*** Given passage
Based on the submissions of the AGCO, I am satisfied that the records were prepared in the course of a law enforcement investigation and that the City of Brantford, in its capacity as the issuer of the lottery licences in question to the charities involved, was acting as an agency which has the function of enforcing and regulating a law, in this case the GCA.

 

. . . the AGCO submits that the municipal council of the City of Toronto has the function of regulating and enforcing compliance with law.

 

The AGCO also provided me with a lengthy description of its role in the regulation and enforcement of gaming legislation in Ontario, as well as a detailed explanation of the role that municipalities play in the regime.  This narrative was very helpful in assisting me in reaching the conclusion that the AGCO and the City of Toronto were performing a “law enforcement” function in conducting the investigations which gave rise to the creation of Records 12 and 15. 

 

Section 2(1) of the Act defines “law enforcement” in the following manner:

 

            “law enforcement” means,

 

                        (a)        policing,

 

                        (b)        investigations or inspections that lead or could lead to proceedings in a court or tribunal if a penalty or sanction could be imposed in those proceedings, and

 

                        (c)        the conduct of proceedings referred to in clause (b);

 

In my view, the AGCO and the City conducted investigations that could have resulted in a sanction being imposed on both the seller of the break open tickets, the affected persons, or the charity on whose behalf the tickets were sold.  I have no difficulty in finding that the reports which comprise Records 12 and 15 were prepared in the course of law enforcement and that both the AGCO (in the case of Record 12) and the City of Toronto (in the case of Record 15) are agencies with the function of enforcing and regulating compliance with a law, in this case the Gaming Control Act.  Because of these findings, I am of the view that Records 12 and 15 qualify for exemption under section 14(2)(a).

 

The appellant argues that the exception in section 14(4) applies to the reports which constitute Records 12 and 15.  This section states:

 

Despite clause (2)(a), a head shall disclose a record that is a report prepared in the course of routine inspections by an agency where that agency is authorized to enforce and regulate compliance with a particular statute of Ontario.

 

In my view, the exception in section 14(4) has no application to these records.  The  investigations that gave rise to the creation of Records 12 and 15 were begun as a result of a complaint received from the appellant.  Investigations of this sort are undertaken only in response to specific complaints received from the public or from some other source.  I find that these investigations cannot properly be described as “routine” and that the exception does not, accordingly, apply.
******
# Work instructions:
1) List each meaning that the ruling's quoted definition of "law enforcement" gives.
2) According to the ruling, what started the investigations that led to Records 12 and 15?
The data that follow have no connection to the ruling.
*** Provided information
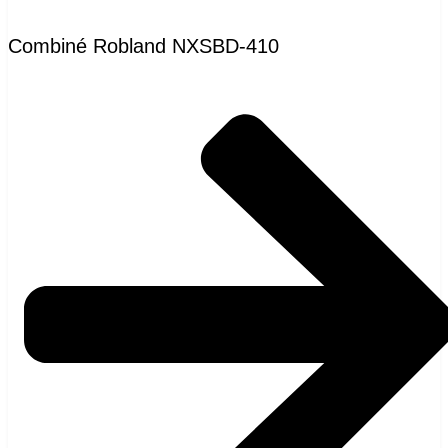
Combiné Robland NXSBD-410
******
*** Provided information
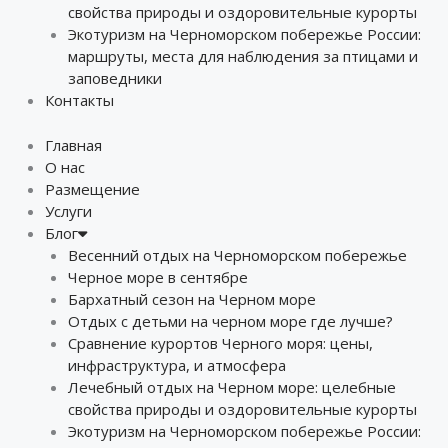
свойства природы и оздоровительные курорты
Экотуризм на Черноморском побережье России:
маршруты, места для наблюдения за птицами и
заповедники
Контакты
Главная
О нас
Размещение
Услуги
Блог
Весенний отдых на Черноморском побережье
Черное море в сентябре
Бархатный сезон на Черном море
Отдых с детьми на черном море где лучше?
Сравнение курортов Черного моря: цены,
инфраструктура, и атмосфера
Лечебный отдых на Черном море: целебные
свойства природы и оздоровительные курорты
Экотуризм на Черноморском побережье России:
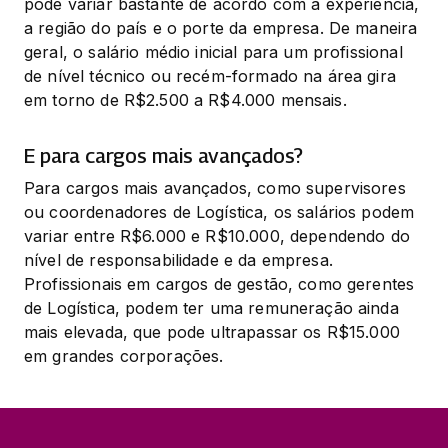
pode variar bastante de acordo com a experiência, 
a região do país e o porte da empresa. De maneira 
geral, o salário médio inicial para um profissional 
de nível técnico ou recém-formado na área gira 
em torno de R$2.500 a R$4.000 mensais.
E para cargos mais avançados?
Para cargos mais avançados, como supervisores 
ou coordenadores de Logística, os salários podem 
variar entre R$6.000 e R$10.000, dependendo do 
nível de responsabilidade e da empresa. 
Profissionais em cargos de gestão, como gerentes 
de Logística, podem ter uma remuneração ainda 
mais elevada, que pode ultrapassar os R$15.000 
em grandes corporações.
******
# Responses by item number:
1)
- Policing
- Investigations or inspections that lead or could lead to proceedings in a court or tribunal if a penalty or sanction could be imposed in those proceedings
- The conduct of proceedings referred to in clause (b)

2) A complaint received from the appellant.